* Problem requirements *
Find all lines in the listing that include the word "Mundra", then copy them.

- Opening Delimiter -

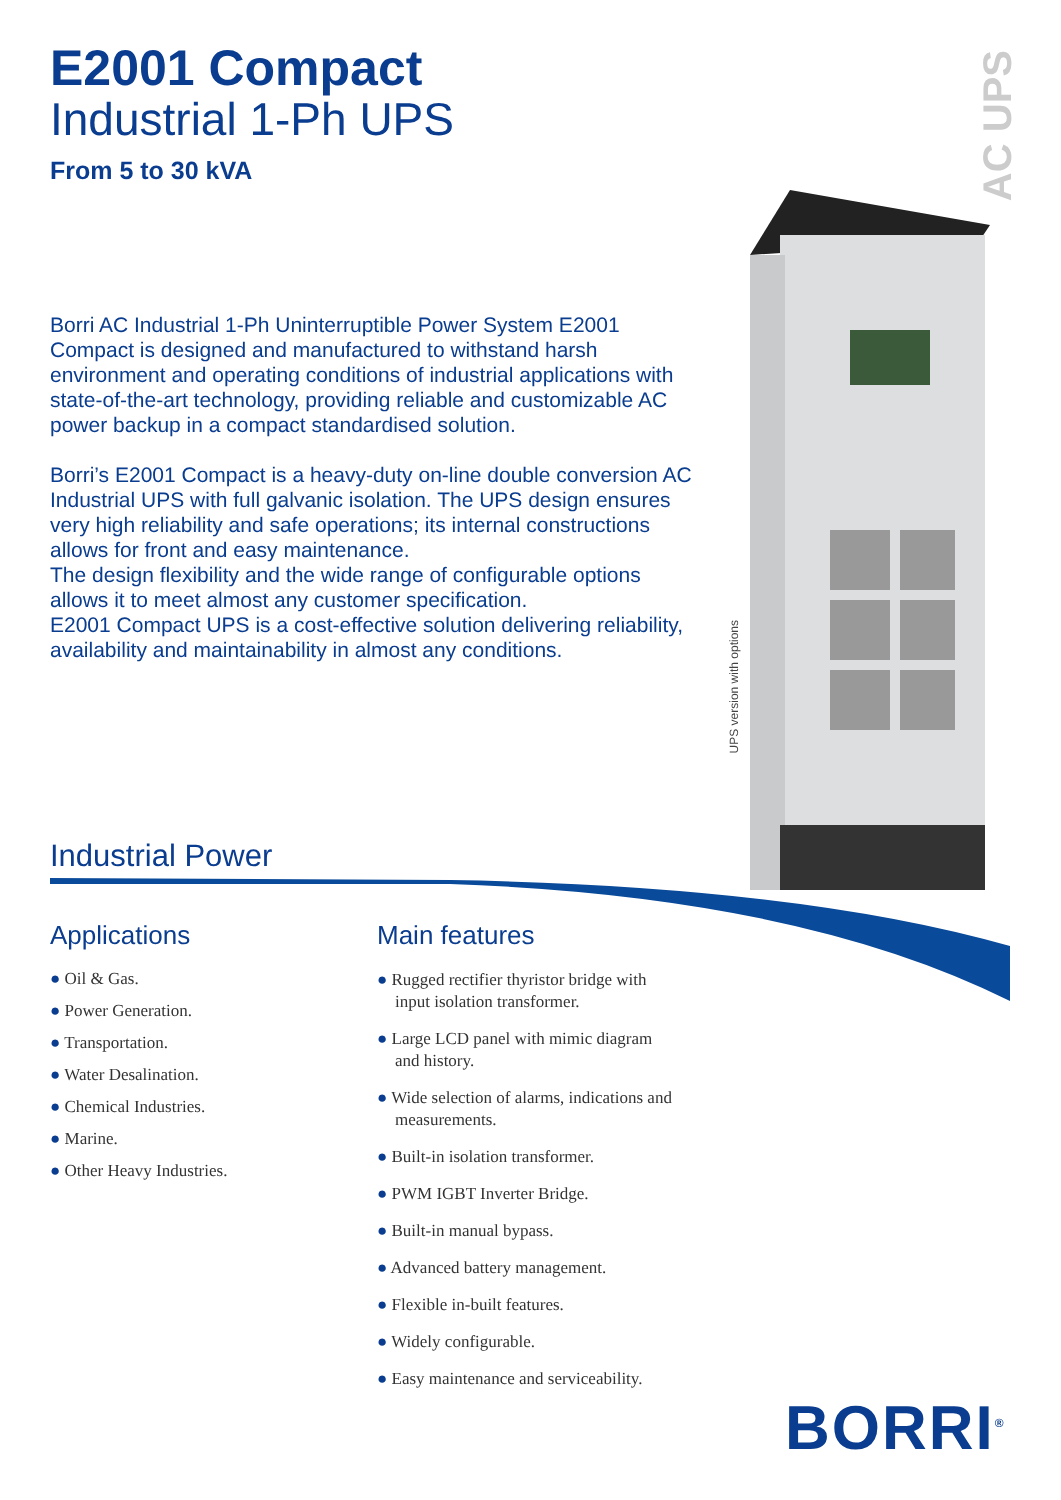E2001 Compact
Industrial 1-Ph UPS
From 5 to 30 kVA
AC UPS
UPS version with options
Borri AC Industrial 1-Ph Uninterruptible Power System E2001 Compact is designed and manufactured to withstand harsh environment and operating conditions of industrial applications with state-of-the-art technology, providing reliable and customizable AC power backup in a compact standardised solution.
Borri’s E2001 Compact is a heavy-duty on-line double conversion AC Industrial UPS with full galvanic isolation. The UPS design ensures very high reliability and safe operations; its internal constructions allows for front and easy maintenance.
The design flexibility and the wide range of configurable options allows it to meet almost any customer specification.
E2001 Compact UPS is a cost-effective solution delivering reliability, availability and maintainability in almost any conditions.
Industrial Power
Applications
● Oil & Gas.
● Power Generation.
● Transportation.
● Water Desalination.
● Chemical Industries.
● Marine.
● Other Heavy Industries.
Main features
● Rugged rectifier thyristor bridge with input isolation transformer.
● Large LCD panel with mimic diagram and history.
● Wide selection of alarms, indications and measurements.
● Built-in isolation transformer.
● PWM IGBT Inverter Bridge.
● Built-in manual bypass.
● Advanced battery management.
● Flexible in-built features.
● Widely configurable.
● Easy maintenance and serviceability.
BORRI<sup>®</sup>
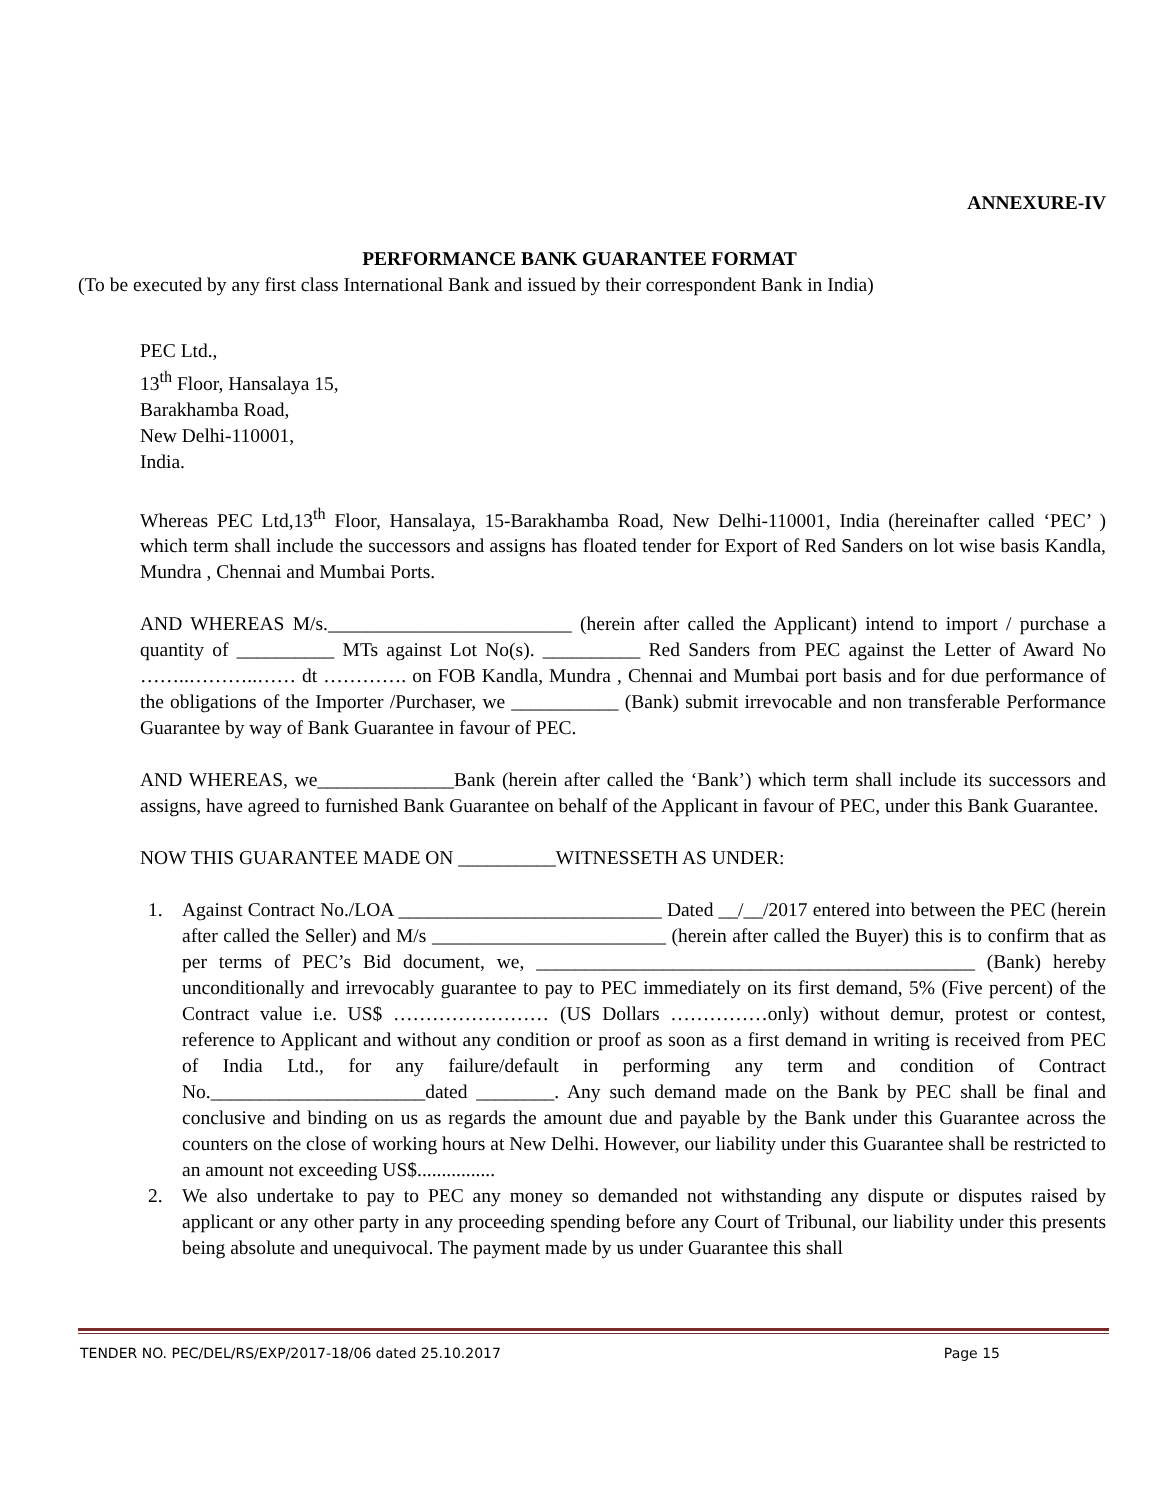ANNEXURE-IV
PERFORMANCE BANK GUARANTEE FORMAT
(To be executed by any first class International Bank and issued by their correspondent Bank in India)
PEC Ltd.,
13<sup>th</sup> Floor, Hansalaya 15,
Barakhamba Road,
New Delhi-110001,
India.
Whereas PEC Ltd,13<sup>th</sup> Floor, Hansalaya, 15-Barakhamba Road, New Delhi-110001, India (hereinafter called ‘PEC’ ) which term shall include the successors and assigns has floated tender for Export of Red Sanders on lot wise basis Kandla, Mundra , Chennai and Mumbai Ports.
AND WHEREAS M/s._________________________ (herein after called the Applicant) intend to import / purchase a quantity of __________ MTs against Lot No(s). __________ Red Sanders from PEC against the Letter of Award No ……..………..…… dt …………. on FOB Kandla, Mundra , Chennai and Mumbai port basis and for due performance of the obligations of the Importer /Purchaser, we ___________ (Bank) submit irrevocable and non transferable Performance Guarantee by way of Bank Guarantee in favour of PEC.
AND WHEREAS, we______________Bank (herein after called the ‘Bank’) which term shall include its successors and assigns, have agreed to furnished Bank Guarantee on behalf of the Applicant in favour of PEC, under this Bank Guarantee.
NOW THIS GUARANTEE MADE ON __________WITNESSETH AS UNDER:
1. Against Contract No./LOA ___________________________ Dated __/__/2017 entered into between the PEC (herein after called the Seller) and M/s ________________________ (herein after called the Buyer) this is to confirm that as per terms of PEC’s Bid document, we, _____________________________________________ (Bank) hereby unconditionally and irrevocably guarantee to pay to PEC immediately on its first demand, 5% (Five percent) of the Contract value i.e. US$ …………………… (US Dollars ……………only) without demur, protest or contest, reference to Applicant and without any condition or proof as soon as a first demand in writing is received from PEC of India Ltd., for any failure/default in performing any term and condition of Contract No.______________________dated ________. Any such demand made on the Bank by PEC shall be final and conclusive and binding on us as regards the amount due and payable by the Bank under this Guarantee across the counters on the close of working hours at New Delhi. However, our liability under this Guarantee shall be restricted to an amount not exceeding US$................
2. We also undertake to pay to PEC any money so demanded not withstanding any dispute or disputes raised by applicant or any other party in any proceeding spending before any Court of Tribunal, our liability under this presents being absolute and unequivocal. The payment made by us under Guarantee this shall
TENDER NO. PEC/DEL/RS/EXP/2017-18/06 dated 25.10.2017 Page 15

- Closing Delimiter -

* Your solution *
Whereas PEC Ltd,13<sup>th</sup> Floor, Hansalaya, 15-Barakhamba Road, New Delhi-110001, India (hereinafter called ‘PEC’ ) which term shall include the successors and assigns has floated tender for Export of Red Sanders on lot wise basis Kandla, Mundra , Chennai and Mumbai Ports.
AND WHEREAS M/s._________________________ (herein after called the Applicant) intend to import / purchase a quantity of __________ MTs against Lot No(s). __________ Red Sanders from PEC against the Letter of Award No ……..………..…… dt …………. on FOB Kandla, Mundra , Chennai and Mumbai port basis and for due performance of the obligations of the Importer /Purchaser, we ___________ (Bank) submit irrevocable and non transferable Performance Guarantee by way of Bank Guarantee in favour of PEC.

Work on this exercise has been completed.